Researchers have found that the majority of adverse events that happen during opioid infusions in children occur in patients not being treated by clinicians in acute pain service, according to an article by Michael Vlessides in Anesthesiology News.

According to the Society for Pediatric Anesthesia, many different types of procedures may require a patient who is a child to stay still or may cause them discomfort if no anesthesia is used. For example, procedures such as MRI scans require the child to be completely still to ensure adequate quality of the scans.

Between December 2004 and December 2009, Gillian Lauder, MD, clinical associate professor of anesthesiology, pharmacology, and therapeutics at the University of British Columbia, in Vancouver, analyzed patient safety and pharmacy data for potential critical incidents in patients receiving parenteral opioid infusions.

The most common incident was opioid administration error, which affected 67 percent of the cases. Root cause analysis on fourteen charts found that the most frequent and significant causes included:

  • defective preprinted order sheets for opioid infusions;
  • lack of nursing guidelines for the infusion adjustment rate, and
  • inadequate policies and guidelines for monitoring and recording pain, vital signs, and arousal.

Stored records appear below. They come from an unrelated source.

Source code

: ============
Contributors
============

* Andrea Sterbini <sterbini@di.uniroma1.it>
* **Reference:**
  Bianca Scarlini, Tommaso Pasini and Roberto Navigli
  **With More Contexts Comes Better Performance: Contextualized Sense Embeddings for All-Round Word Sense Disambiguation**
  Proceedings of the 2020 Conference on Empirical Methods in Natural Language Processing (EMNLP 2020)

One problem identified by the group was that there existed no standard policies and procedures for opioid infusions and standard opioid concentrations. The chance for incident was greater if a patient was transferred between units.

To solve this problem, the researchers recommend:

  1. promoting uniform hospital-wide monitoring;
  2. enhancing education in pediatric acute pain management, and
  3. promoting the timely involvement of the acute pain service.

These recommendations echo some of the themes by The Joint Commission in its Sentinel Event Alert on the safe use of opioids in hospitals:

“While opioid use is generally safe for most patients, opioid analgesics may be associated with adverse effects, the most serious effect being respiratory depression, which is generally preceded by sedation.”

A study published in Pediatric Emergency Care looked at the safety of children undergoing common procedures involving sedation, such as for fracture reduction, laceration repair, and incision and drainage of an abscess.

The research found that 72 percent of the episodes of prolonged hypoxia were preceded by decreases in EtCO2 as measured by capnography. The use of continuous electronic monitoring with capnography would therefore alert nursing staff of hypoventilation, which could lead to hypoxemia, before hypoxia takes place. This alert can prevent respiratory depression and avert adverse events.

When it comes to the safety of children receiving opioids in hospitals, the nursing staff needs a technology safety net to ensure that no child becomes a near-miss data point, or infinitely worse, a face of tragedy. Capnography and pulse oximetry, used in tandem with the PCA safety checklist, provides this safety net.

What do you think needs to happen to improve patient outcomes for children receiving opioid pain management?